打ち上げ花火、下から見るか?横から見るか?(ロケ地を訪ねた日のこと)
私がまだ映画の学校に通っていた頃、同級生の友人とこの映画のロケ地に行ったことがある。
授業が終わり友人とカフェでおしゃべりしているところ、ふと映画の中の飯岡町が明日花火大会があることを知ったのだ。
すぐに行ってみよう!と言うことになった。
だけど何となく一抹の不安があった。
その友人である。
いつもつるんでいた3人の中の一人ではあったがこの子が私はちょっと怖かったのだ。怖いと言うと変だけど、不気味な感じで気を許せないのだ。
私より4歳くらい年下であったが、クラスでは落ち着いていたし、友人もたくさんいた。
でも私には気まぐれに声を掛けてきてはプイッとどこかに行ってしまい何となく嫌な気持ちにさせられることがよくあった。
なのにこの友人はしょっちゅう私の家で泊まったりご飯を食べたりしていたのだ。
私がそんなことを思っているのだから彼女だってそれなりに私に何かしら感じてはいただろう。(分かんないけど)
それでもお互い岩井俊二が好きでこの映画が好きなもんだから世田谷から千葉の飯岡町まで行ったのだ。
学生で暇な二人だったからいつでもどこでも行けたのだ(今も変わらないけど)
遠かったが久々に自然豊かな風景を見るのは気持ちが良かった。
花火大会があるにも関わらず電車の中は空いていた。いろんな車両に移動して気に入ったところに座ったりまた移動したり。

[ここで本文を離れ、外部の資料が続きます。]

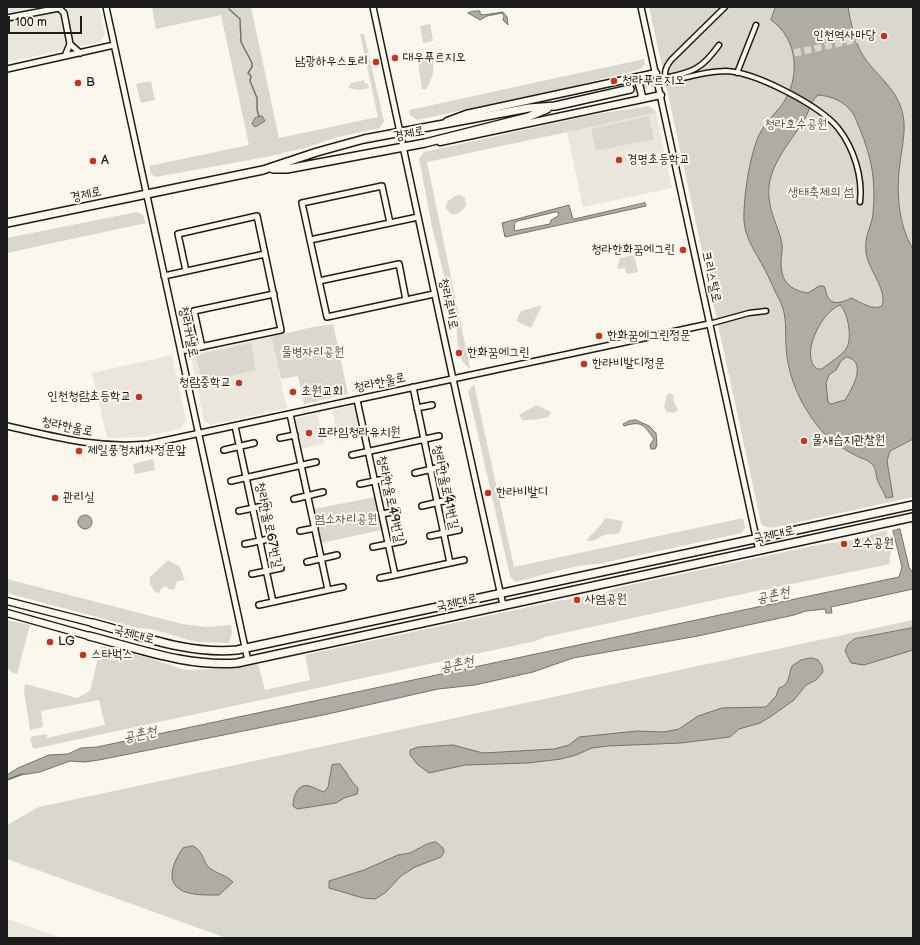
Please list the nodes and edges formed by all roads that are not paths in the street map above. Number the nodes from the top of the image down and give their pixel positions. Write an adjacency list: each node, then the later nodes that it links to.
1 (106, 7): 8 (street, 청라커낼로)
2 (373, 7): 23 (street, 청라루비로)
3 (641, 7): 13 (street, 크리스탈로)
4 (725, 7): 16 (street)
5 (7, 18): 7 (street)
6 (756, 25): 14 (street)
7 (70, 44): 10 (street); 11 (street)
8 (114, 45): 10 (street); 27 (street, 청라커낼로)
9 (719, 45): 16 (street)
10 (80, 53): 11 (street)
11 (65, 56): 12 (street)
12 (7, 69)
13 (656, 73): 15 (street); 17 (street, 크리스탈로)
14 (737, 73): 16 (street); 28 (street)
15 (634, 78): 20 (street); 22 (street)
16 (665, 80): 17 (street)
17 (658, 82): 19 (street, 크리스탈로)
18 (630, 89): 21 (main road, 경제로)
19 (661, 95): 20 (street); 41 (street, 크리스탈로)
20 (640, 99): 24 (street)
21 (555, 106): 22 (main road, 경제로); 24 (main road, 경제로)
22 (434, 127): 23 (main road, 경제로)
23 (399, 133): 25 (street, 청라루비로); 26 (main road, 경제로)
24 (425, 143): 25 (main road, 경제로)
25 (403, 147): 26 (main road, 경제로); 29 (street, 청라루비로)
26 (264, 170): 27 (main road, 경제로)
27 (147, 194): 31 (main road, 경제로); 35 (street, 청라커낼로)
28 (860, 202)
29 (418, 217): 30 (street); 38 (street, 청라루비로)
30 (390, 223): 32 (street); 32 (street)
31 (7, 224)
32 (310, 240): 36 (street)
33 (265, 254): 34 (street); 34 (street); 37 (street)
34 (186, 271): 35 (street)
35 (164, 276): 43 (street, 청라커낼로)
36 (319, 281): 39 (street); 39 (street)
37 (274, 294): 42 (street); 42 (street)
38 (434, 294): 39 (street); 44 (street, 청라루비로)
39 (406, 300)
40 (766, 311): 41 (street)
41 (709, 324): 44 (street, 청라한울로); 91 (street, 크리스탈로)
42 (202, 347): 43 (street)
43 (181, 351): 52 (street, 청라커낼로)
44 (453, 379): 45 (street, 청라한울로); 110 (street, 청라루비로)
45 (413, 387): 46 (street, 청라한울로); 48 (street, 청라한울로41번길)
46 (357, 400): 49 (street, 청라한울로); 60 (street, 청라한울로49번길)
47 (432, 405): 48 (street)
48 (417, 408): 56 (street, 청라한울로41번길)
49 (290, 414): 51 (street, 청라한울로); 53 (street)
50 (7, 426): 52 (street, 청라한울로)
51 (235, 426): 52 (street, 청라한울로); 58 (street, 청라한울로67번길)
52 (199, 433): 118 (street, 청라커낼로)
53 (295, 435): 55 (street); 63 (street)
54 (439, 436): 56 (street)
55 (280, 438)
56 (424, 439): 60 (street); 65 (street, 청라한울로41번길)
57 (254, 443): 58 (street)
58 (239, 447): 59 (street); 67 (street, 청라한울로67번길)
59 (224, 450)
60 (368, 451): 61 (street); 70 (street, 청라한울로49번길)
61 (352, 455)
62 (316, 462): 63 (street)
63 (301, 465): 67 (street); 73 (street)
64 (445, 466): 65 (street)
65 (430, 469): 66 (street); 76 (street, 청라한울로41번길)
66 (415, 472)
67 (246, 477): 69 (street); 80 (street, 청라한울로67번길)
68 (389, 478): 70 (street)
69 (231, 481)
70 (374, 481): 71 (street); 83 (street, 청라한울로49번길)
71 (360, 484)
72 (323, 492): 73 (street)
73 (308, 496): 74 (street); 85 (street)
74 (294, 499)
75 (452, 499): 76 (street)
76 (438, 502): 79 (street); 88 (street, 청라한울로41번길)
77 (268, 505): 80 (street)
78 (913, 505): 91 (main road, 국제대로)
79 (422, 506)
80 (253, 508): 81 (street); 92 (street, 청라한울로67번길)
81 (239, 511)
82 (397, 511): 83 (street)
83 (382, 514): 95 (street, 청라한울로49번길)
84 (913, 517): 97 (main road, 국제대로)
85 (315, 528): 87 (street); 99 (street)
86 (459, 530): 88 (street)
87 (300, 531)
88 (444, 533): 89 (street); 102 (street, 청라한울로41번길)
89 (430, 536)
90 (274, 538): 92 (street)
91 (756, 538): 97 (street, 크리스탈로); 110 (main road, 국제대로)
92 (260, 541): 94 (street); 104 (street, 청라한울로67번길)
93 (403, 541): 95 (street)
94 (245, 544)
95 (388, 544): 96 (street); 106 (street, 청라한울로49번길)
96 (374, 547)
97 (759, 551): 114 (main road, 국제대로)
98 (337, 555): 99 (street)
99 (322, 558): 101 (street); 109 (street)
100 (464, 560): 102 (street)
101 (307, 562)
102 (450, 563): 106 (street)
103 (281, 568): 104 (street)
104 (266, 571): 105 (street); 112 (street, 청라한울로67번길)
105 (252, 574)
106 (395, 575): 107 (street)
107 (380, 578)
108 (343, 587): 109 (street)
109 (328, 590): 112 (street)
110 (501, 593): 114 (street, 청라루비로); 118 (main road, 국제대로)
111 (7, 601): 116 (street, 국제대로)
112 (273, 602): 113 (street)
113 (259, 605)
114 (503, 605): 119 (main road, 국제대로)
115 (7, 613): 117 (street, 국제대로)
116 (93, 623): 118 (main road, 국제대로)
117 (89, 636): 119 (main road, 국제대로)
118 (245, 648): 119 (street, 청라커낼로)
119 (248, 661)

少し停車時間があれば外に出て二人でキャッキャとふざけてもいた。
空気が美味しかったし、空が広かった。
緑の葉がいちいち美しかった。
現地に着いたらミチノリの家やバス停、学校を見て回った。
『この場所であの映画を撮ったんだなぁ』感慨深い気持ちになった。
多分感動もしていたと思う。
でもそれより何となく彼女との距離が難しくなってきたような気がして気持ちがそちらに向いてきたのだ。
何となく、何となくは時間とともに大きくなってきた。
気がつけばお互い一緒に行動していなかった。
初めは道の反対側をお互い並行に歩いていた。
まだ何とか見えるとこにお互いいたのに、灯台あたりで彼女がどこに行ったのか分からなくなったのだ。
小さな町で彼女を見失ってしまったのだ。
当時多分携帯なるものはあったと思うから連絡すればいいのだけど、結局私は一人でまわることにした。
一人が気が楽だし、花火大会の海岸で会えば良いと思ったのだ。
そんなわけでやっぱりと言うか何となく微妙な距離感があって気持ちが悪いのだ。二人でいると。一緒にいたくないのに、(多分彼女も気づいているのに)なぜかいつも一緒にいるのだ。
長くなるのであとは帰りの話になる。
その日花火大会も半分はおざなりで二人で見て、夜の8時過ぎには飯岡町を出たと思う。
でもそこから世田谷まで帰るのに3時間以上かかるのだがなんだかんだと東京周辺の駅に着いたら終電になっていた。
そして忘れもしないのだが、そのホームに立っているとほとんど人がいないのに私の後ろに中年の男がピタッと立っていて今にも線路に落とされそうな気がしたのだ。
殺気すら当時は感じた(殺される)
もうびっくりして電車に飛び乗ったら、その男が追いかけて来るような近づいて来るような…恐ろしい思いでガラガラの電車の中を走って逃げたのだ!
何だアイツは!
目がイッてたよね?
変だよねアイツ!
次の駅で飛び降りて後ろも見ないで出口に走った。
それは今では夢の中の出来事のように感じる。
蒼い電車の中で誰かに追いかけられるような…。不気味だけど幻想的にも感じるような…。
そしてその日は飯岡町でかなり歩いてクタクタだったけれど、品川か新橋あたりから家がある世田谷まで夜中じゅう歩いたのだ。途中かなり迷い、コンビニで休憩したりパンを食べたりした。
ゆっくり歩いた。二人で。
もう最後は笑うしかなかった。足はガクガクで、ボロいアパートの階段が上がれなくて彼女と爆笑した。
そして風呂もないアパートだったので水道水で頭をじゃぶじゃぶ洗って、お互いに臭い、臭い、と言って昼過ぎまで寝たのだ。
彼女とはそれ以降いろんなことがあって二度と話さない関係になってしまった。
入学式に後ろに座っていた日から仲良くなって一番一緒に過ごした子だった。
松たか子に似ているなぁと思った。
似ていると本人に言ったかもしれない。
『打ち上げ花火下から見るか横から見るか』
を観る度その夏の日を思い出す。
そして彼女のことを思い出したくないのに思い出してしまう。